De acordo com um estudo divulgado pela SuperAwesome, empresa americana de tecnologia em mídia digital, crianças entre 6 e 12 anos passaram cerca de 50% do tempo de quarentena em frente às telas, ou seja, metade do dia. Os pesquisadores afirmam que o tempo gasto com celulares, tablets, computadores e a boa e velha TV aumentou entre duas e três vezes em relação ao consumo habitual.
Classe social
Segundo o conselho fiscal da Sociedade Brasileira de Cirurgia Bariátrica e Metabólica, a obesidade é também relacionada à classe social. Apesar de o número ter crescido em todas as faixas salariais, as mais baixas apresentaram índices mais alarmantes. As classes C, D e E tiveram, cada uma, um crescimento de 5 pontos percentuais no nível de obesidade. Em relação à quantidade, a classe C representa a maior parcela da população obesa, com 23%. Na classe A, a alta foi menor, de 2 pontos percentuais, e chegou a 16% do total.
“As classes socioeconômicas mais baixas são mais suscetíveis às propagandas dos alimentos. As pessoas têm menos noção do prejuízo”, diz Maria Alvim. De acordo com ela, a questão da praticidade também é muito vendida pelo marketing e “pessoas com muito tempo de deslocamento para chegar no trabalho, por exemplo, optam pela facilidade”.
O bullying como fator
A psicopedagoga Wania Emerich Burmester afirma que para uma criança aprender de forma saudável e ativamente é necessário que ela esteja bem, emocionalmente e fisicamente saudável. “A obesidade afeta a autoestima da criança e isso com certeza afeta a aprendizagem. Afinal, o aluno fica mais inibido, pergunta menos, já que quer se expor menos.”

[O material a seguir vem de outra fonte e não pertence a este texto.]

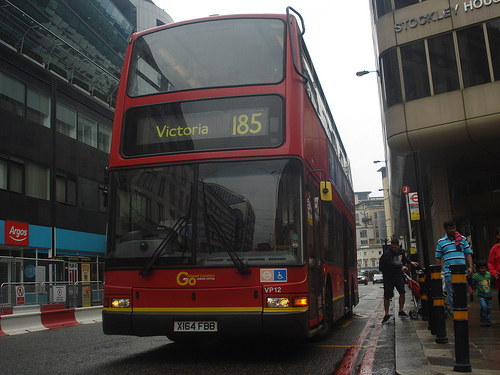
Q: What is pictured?
A: A bus.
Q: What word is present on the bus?
A: Victoria.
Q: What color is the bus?
A: Red.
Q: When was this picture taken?
A: During the day.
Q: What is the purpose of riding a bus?
A: Transportation.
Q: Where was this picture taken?
A: On the street.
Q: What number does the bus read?
A: 185.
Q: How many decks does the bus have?
A: Two.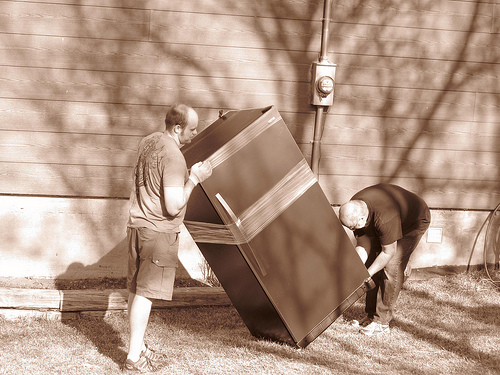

Além disso, a especialista diz que a situação acaba virando uma “bola de neve”. “Ela tem uma perda em todos os âmbitos, e, conforme isso vai ficando mais intenso, é mais difícil lidar, vai aumentando a ansiedade e ela não consegue se controlar”, acrescenta.
Wania Emerich diz ainda que é importante que esse trabalho seja feito de uma maneira constante e que deveria haver um plano escolar para evitar o bullying. “Ter rodas de conversas, um diálogo bem estabelecido dentro das escolas, que os alunos possam falar sobre as suas ansiedades, questões e angústias. Isso acaba mostrando que todo mundo tem o seu ponto fraco e problemas.”